La thèse d’Aristote n’étant pas claire du tout, il est difficile de la comprendre avec précision. Ce qui en ressort est que l’intellect agent ne transmet pas les intelligibles, les formes préexistantes, il semble plutôt les rendre distinguables à travers la perception sensibles de la matière. C’est en expérimentant la matière par les sens que nous sommes capables d’en extraire des catégories et accéder à l’acte de connaitre.
Le processus serait donc :
Ce texte est très problématique du fait que de nombreuse interprétation sont possibles (la mienne étant l’une d’elles), et qu’Aristote n’est pas clair dans sa définition de ce qu’est l’intellect agent. Il ne dit par exemple pas si chaque être vivant (végétaux, animaux, humains et dieux) en possèdent un de manière individuel ou s’ils se partagent tous un seul intellect agent qui leur serait commun ? Il ne dit pas non plus s’il s’agit d’une faculté de l’âme ou une substance séparée ? les termes « séparé » et « sans mélange » étant très ambiguë.
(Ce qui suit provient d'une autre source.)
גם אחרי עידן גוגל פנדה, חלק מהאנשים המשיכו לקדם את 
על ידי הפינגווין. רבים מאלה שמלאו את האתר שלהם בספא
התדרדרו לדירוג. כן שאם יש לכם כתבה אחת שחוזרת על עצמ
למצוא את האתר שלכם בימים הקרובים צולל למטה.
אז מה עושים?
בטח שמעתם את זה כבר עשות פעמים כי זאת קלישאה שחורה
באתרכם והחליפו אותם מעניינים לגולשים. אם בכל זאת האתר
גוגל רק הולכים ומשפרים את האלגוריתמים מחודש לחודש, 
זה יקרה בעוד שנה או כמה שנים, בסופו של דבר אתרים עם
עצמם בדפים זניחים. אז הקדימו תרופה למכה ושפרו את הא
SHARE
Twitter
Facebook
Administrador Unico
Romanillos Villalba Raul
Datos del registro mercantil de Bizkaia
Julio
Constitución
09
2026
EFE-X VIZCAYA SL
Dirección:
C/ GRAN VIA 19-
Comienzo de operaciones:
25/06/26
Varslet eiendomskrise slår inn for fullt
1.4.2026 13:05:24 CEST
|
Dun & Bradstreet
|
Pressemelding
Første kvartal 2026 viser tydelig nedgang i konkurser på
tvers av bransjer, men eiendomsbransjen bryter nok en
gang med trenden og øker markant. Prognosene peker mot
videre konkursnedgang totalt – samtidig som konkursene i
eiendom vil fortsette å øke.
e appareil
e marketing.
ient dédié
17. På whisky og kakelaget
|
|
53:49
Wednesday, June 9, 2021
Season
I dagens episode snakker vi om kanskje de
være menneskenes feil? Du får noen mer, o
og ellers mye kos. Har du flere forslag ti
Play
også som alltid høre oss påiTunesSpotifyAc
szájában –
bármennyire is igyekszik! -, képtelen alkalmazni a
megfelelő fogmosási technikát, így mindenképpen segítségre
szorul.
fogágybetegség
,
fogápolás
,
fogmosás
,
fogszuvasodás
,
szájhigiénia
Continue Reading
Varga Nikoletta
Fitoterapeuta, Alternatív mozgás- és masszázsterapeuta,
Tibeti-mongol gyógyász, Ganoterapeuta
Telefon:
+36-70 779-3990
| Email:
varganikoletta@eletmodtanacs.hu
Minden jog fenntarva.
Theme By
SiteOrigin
Il dit que cet intellect agent est vivant, « immortel et éternel », mais sans précision à ce propos.
Toutes ces ambiguïtés et imprécisions font que d’innombrables interprétations sont possibles et ont été proposés par les commentateurs d’Aristote. Al-Fârâbî en radicalise certains éléments en faisant du caractère « séparée de l’intellect agent un critère ontologiquement décisif : l’intellect agent devient une substance cosmique distincte de l’âme. Il cesse d’être un « simple » principe psychologique d’accès à la connaissance pour devenir, sous la plume de Farabi, un intellect céleste universel faisant la médiation entre Dieu et le monde matériel. Pour Farabi, l’intellect agent éclaire le philosophe par l’intellection, la vérité logique, et éclaire le prophète par l’imagination, la vérité révélée.
Conclusion
En aristotélisant Platon et en néoplatonisant Aristote, Fârâbî établit une simili concordance entre les deux philosophes afin de proposer une métaphysique cohérente, intégrant logique aristotélicienne et ontologie néoplatonicienne. L’objectif de cette construction conceptuelle fut de montrer l’unité de la vérité rationnelle et de la vérité révélée. Son grand mérite aura été de légitimer la philosophie grecque dans un contexte islamique et d’inaugurer une tradition de synthèse entre Platon et Aristote qui traversera les siècles.